Nutritional Support: Nutritional support for people with Crohn’s is a complex endeavor. Malnutrition is a common complication of the illness. Children need to increase their intake of calories and protein by as much as 150% of the recommended amounts for their age and height. It’s also important to increase fluids, proteins (especially fatty fish like tuna and salmon), complex carbohydrates, and potassium-rich foods like bananas, orange juice, potatoes and avocados. Supplements like fish oils, probiotics and liquid nutritional support (Ensure) may help, so be sure to consult your health professionals for the best plan for you or your child.
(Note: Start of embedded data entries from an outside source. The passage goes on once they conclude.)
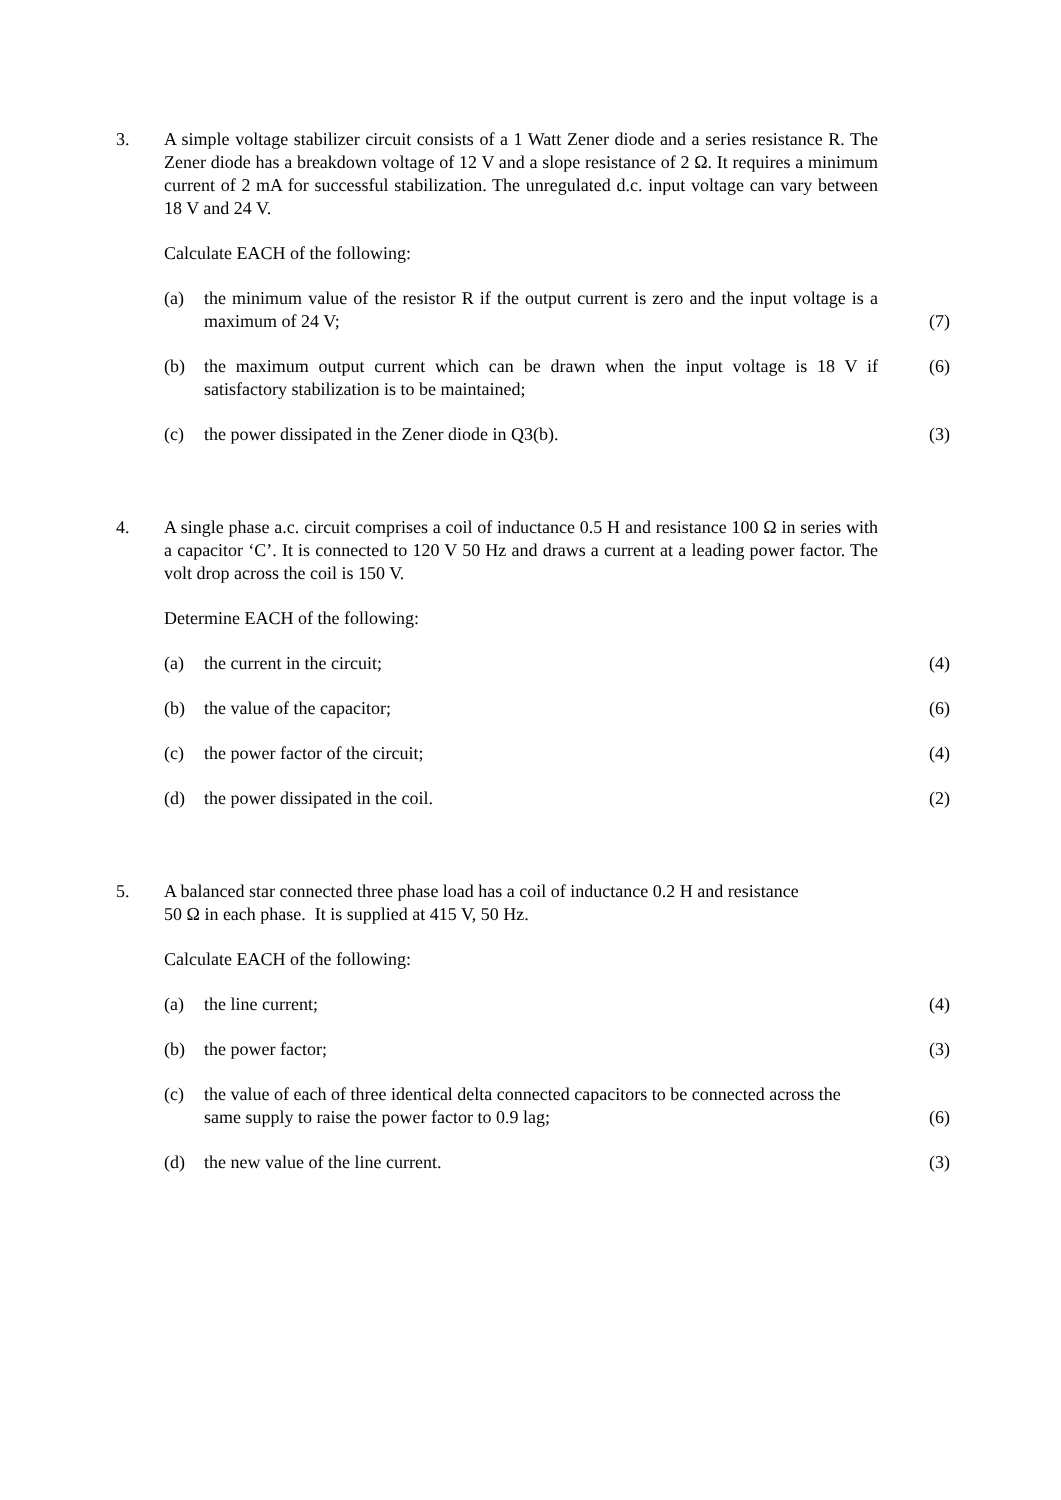3. A simple voltage stabilizer circuit consists of a 1 Watt Zener diode and a series resistance R. The Zener diode has a breakdown voltage of 12 V and a slope resistance of 2 Ω. It requires a minimum current of 2 mA for successful stabilization. The unregulated d.c. input voltage can vary between 18 V and 24 V.
Calculate EACH of the following:
(a) the minimum value of the resistor R if the output current is zero and the input voltage is a maximum of 24 V;
(7)
(b) the maximum output current which can be drawn when the input voltage is 18 V if satisfactory stabilization is to be maintained;
(6)
(c) the power dissipated in the Zener diode in Q3(b). (3)
4. A single phase a.c. circuit comprises a coil of inductance 0.5 H and resistance 100 Ω in series with a capacitor ‘C’. It is connected to 120 V 50 Hz and draws a current at a leading power factor. The volt drop across the coil is 150 V.
Determine EACH of the following:
(a) the current in the circuit; (4)
(b) the value of the capacitor; (6)
(c) the power factor of the circuit; (4)
(d) the power dissipated in the coil. (2)
5. A balanced star connected three phase load has a coil of inductance 0.2 H and resistance
50 Ω in each phase. It is supplied at 415 V, 50 Hz.
Calculate EACH of the following:
(a) the line current; (4)
(b) the power factor; (3)
(c) the value of each of three identical delta connected capacitors to be connected across the same supply to raise the power factor to 0.9 lag;
(6)
(d) the new value of the line current. (3)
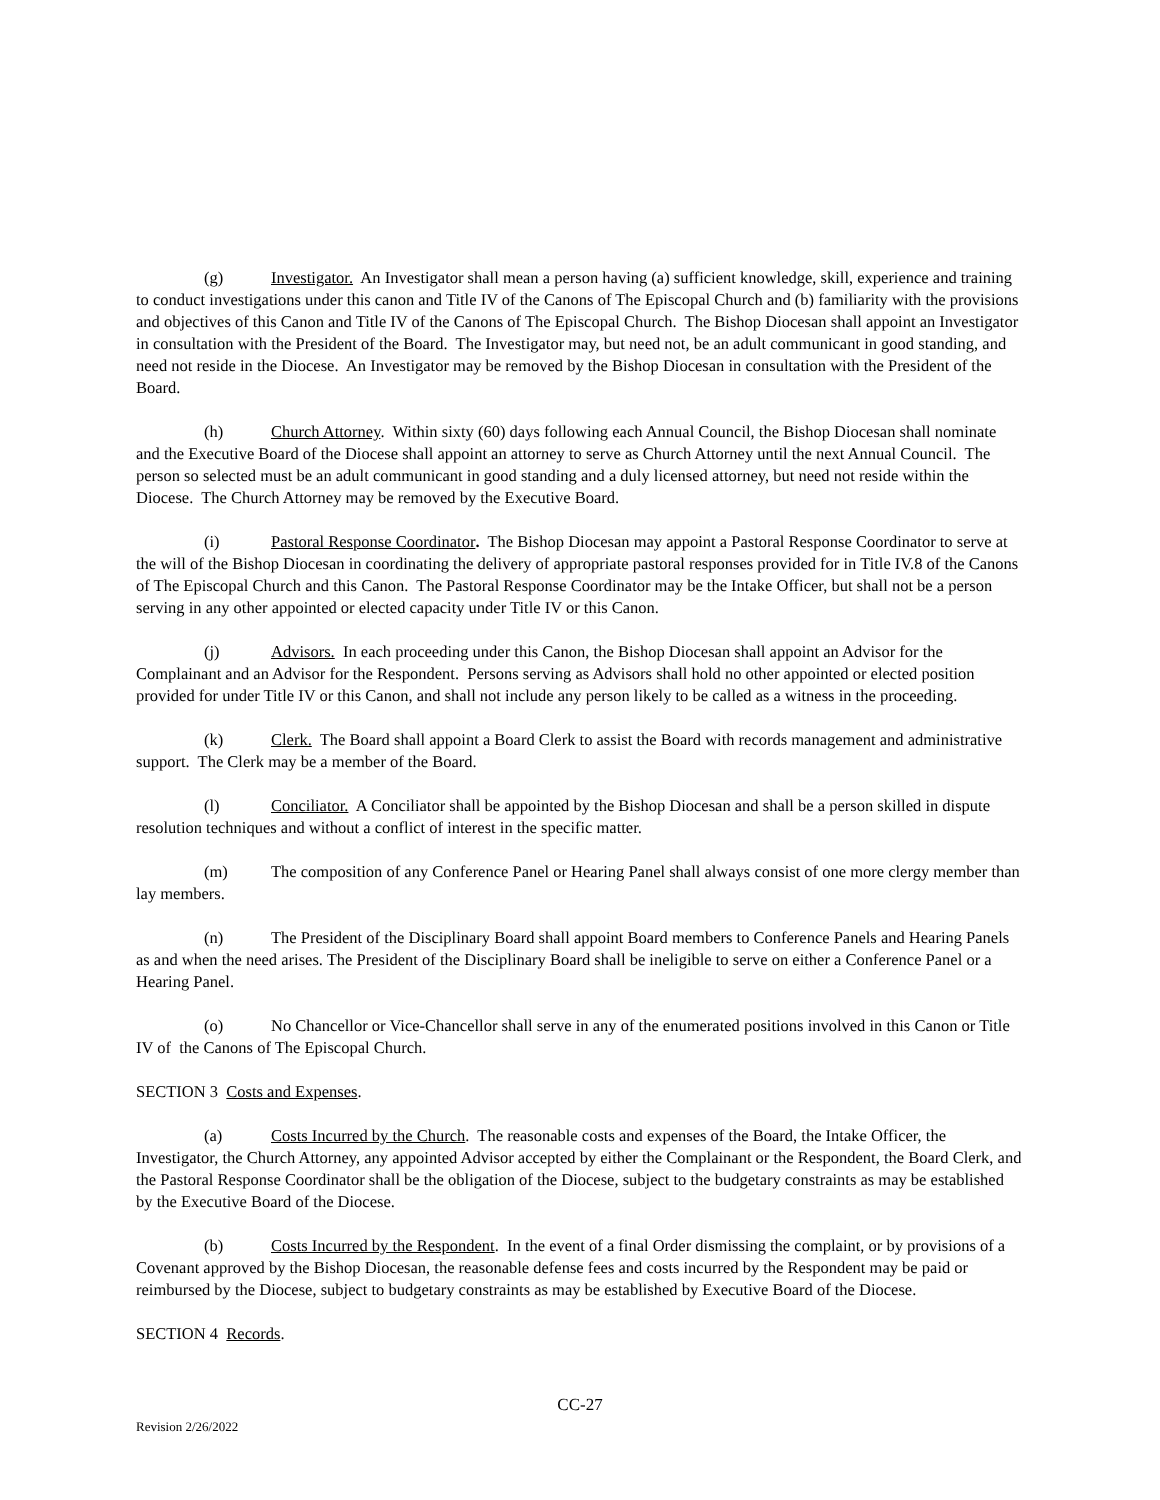(g) Investigator. An Investigator shall mean a person having (a) sufficient knowledge, skill, experience and training to conduct investigations under this canon and Title IV of the Canons of The Episcopal Church and (b) familiarity with the provisions and objectives of this Canon and Title IV of the Canons of The Episcopal Church. The Bishop Diocesan shall appoint an Investigator in consultation with the President of the Board. The Investigator may, but need not, be an adult communicant in good standing, and need not reside in the Diocese. An Investigator may be removed by the Bishop Diocesan in consultation with the President of the Board.
(h) Church Attorney. Within sixty (60) days following each Annual Council, the Bishop Diocesan shall nominate and the Executive Board of the Diocese shall appoint an attorney to serve as Church Attorney until the next Annual Council. The person so selected must be an adult communicant in good standing and a duly licensed attorney, but need not reside within the Diocese. The Church Attorney may be removed by the Executive Board.
(i) Pastoral Response Coordinator. The Bishop Diocesan may appoint a Pastoral Response Coordinator to serve at the will of the Bishop Diocesan in coordinating the delivery of appropriate pastoral responses provided for in Title IV.8 of the Canons of The Episcopal Church and this Canon. The Pastoral Response Coordinator may be the Intake Officer, but shall not be a person serving in any other appointed or elected capacity under Title IV or this Canon.
(j) Advisors. In each proceeding under this Canon, the Bishop Diocesan shall appoint an Advisor for the Complainant and an Advisor for the Respondent. Persons serving as Advisors shall hold no other appointed or elected position provided for under Title IV or this Canon, and shall not include any person likely to be called as a witness in the proceeding.
(k) Clerk. The Board shall appoint a Board Clerk to assist the Board with records management and administrative support. The Clerk may be a member of the Board.
(l) Conciliator. A Conciliator shall be appointed by the Bishop Diocesan and shall be a person skilled in dispute resolution techniques and without a conflict of interest in the specific matter.
(m) The composition of any Conference Panel or Hearing Panel shall always consist of one more clergy member than lay members.
(n) The President of the Disciplinary Board shall appoint Board members to Conference Panels and Hearing Panels as and when the need arises. The President of the Disciplinary Board shall be ineligible to serve on either a Conference Panel or a Hearing Panel.
(o) No Chancellor or Vice-Chancellor shall serve in any of the enumerated positions involved in this Canon or Title IV of the Canons of The Episcopal Church.
SECTION 3 Costs and Expenses.
(a) Costs Incurred by the Church. The reasonable costs and expenses of the Board, the Intake Officer, the Investigator, the Church Attorney, any appointed Advisor accepted by either the Complainant or the Respondent, the Board Clerk, and the Pastoral Response Coordinator shall be the obligation of the Diocese, subject to the budgetary constraints as may be established by the Executive Board of the Diocese.
(b) Costs Incurred by the Respondent. In the event of a final Order dismissing the complaint, or by provisions of a Covenant approved by the Bishop Diocesan, the reasonable defense fees and costs incurred by the Respondent may be paid or reimbursed by the Diocese, subject to budgetary constraints as may be established by Executive Board of the Diocese.
SECTION 4 Records.
CC-27
Revision 2/26/2022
Complementary and Alternative Therapies: Moderate, regular exercise and stress management techniques like meditation, relaxation practices and cognitive therapy may help reduce the severity of symptoms.
Surgery: Most people with Crohn’s disease eventually need some type of surgery. Half of all children diagnosed with Crohn’s need surgery within 5 years. Surgery is used to remove damaged portions of the digestive tract or scar tissue or repair fistulas. Strictureplasty involves insertion of a ballon to widen narrow segments of intestine without having to remove any portion. Resection of the colon is done to remove damaged intestine. Subtotal colectomy removes part of the colon. Proctocolectomy removes the entire colon. An ileostomy is the creation of a stoma through which feces is passed and collected in a bag which must be emptied several times per day. Emergency surgery is sometimes required for bowel perforations, obstructions, intestinal bleeding, or severe fistulas.